Her eyes suddenly grew wet, and she blinked furiously at the ceiling to try to clear them. “I didn’t say anything. The other woman got into another lifeboat with Corvus, but – it capsized. I watched as they both drowned.”
“Your boggart,” Dumbledore said quietly.
Leta nodded in confirmation, swiping away the tear that had escaped down her cheek.
“It wasn’t your fault,” he continued. “It was sheer chance that his lifeboat capsized, and yours didn’t.”
“I still – I hated him. As soon as he was born – even before he was born I hated him. I hated him so much I abandoned him on a sinking ship, because he was loved and I wasn’t. If I did that - what sort of mother could I possibly be?”
“You were a child,” Dumbledore pointed out. “Of course you had intense emotions and poor judgement. It doesn’t say anything about the kind of person you are now.”

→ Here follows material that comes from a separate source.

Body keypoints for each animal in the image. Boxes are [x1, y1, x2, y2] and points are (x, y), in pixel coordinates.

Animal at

“I don’t know,” said Leta, shrugging hopelessly. “I think it does.” She certainly still felt like that little girl, so horribly desperate to be loved, more often than she wanted to admit.

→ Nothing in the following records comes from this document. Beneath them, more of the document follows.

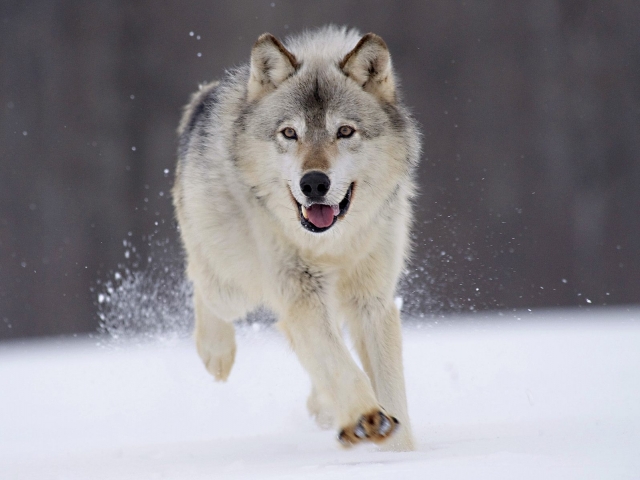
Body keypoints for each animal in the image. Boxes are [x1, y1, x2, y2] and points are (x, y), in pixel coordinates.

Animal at [171, 26, 420, 450]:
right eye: (289, 133)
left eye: (345, 131)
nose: (314, 183)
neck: (332, 245)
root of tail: (204, 97)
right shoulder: (301, 292)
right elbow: (340, 364)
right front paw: (365, 417)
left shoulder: (372, 301)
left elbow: (389, 388)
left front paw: (400, 449)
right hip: (233, 285)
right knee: (202, 284)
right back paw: (216, 353)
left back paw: (324, 408)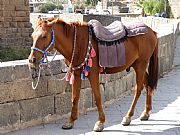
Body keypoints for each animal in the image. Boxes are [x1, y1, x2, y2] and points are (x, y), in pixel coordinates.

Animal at [27, 17, 158, 132]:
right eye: (32, 36)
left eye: (44, 36)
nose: (32, 60)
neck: (78, 42)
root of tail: (151, 31)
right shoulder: (76, 73)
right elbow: (75, 97)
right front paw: (70, 121)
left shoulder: (93, 73)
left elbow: (97, 96)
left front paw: (100, 122)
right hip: (137, 65)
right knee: (148, 85)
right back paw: (146, 112)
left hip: (141, 64)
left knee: (138, 89)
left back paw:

“Leta,” Dumbledore said, and she felt compelled to meet his gaze. “I am confident that you could be a fine mother, if you chose. But you don’t need to in order to prove that you’re a good person, or to be happy.”
Him saying that wasn’t enough to make her believe it but – it helped, more than she would've thought. “Thanks, Professor,” she said, and even managed a small smile. They sat in comfortable silence for a few moments before Leta slid off the desk and picked up her bag.
“Have you ever wanted kids?” she asked as she straightened up.
“No,” said Dumbledore, and Leta was sure she saw guilt flicker over his face. “I never trusted myself to raise a child, either.”
Leta paused at the door. “For what it’s worth, I think you’d be a good father,” she said, then slipped from the room.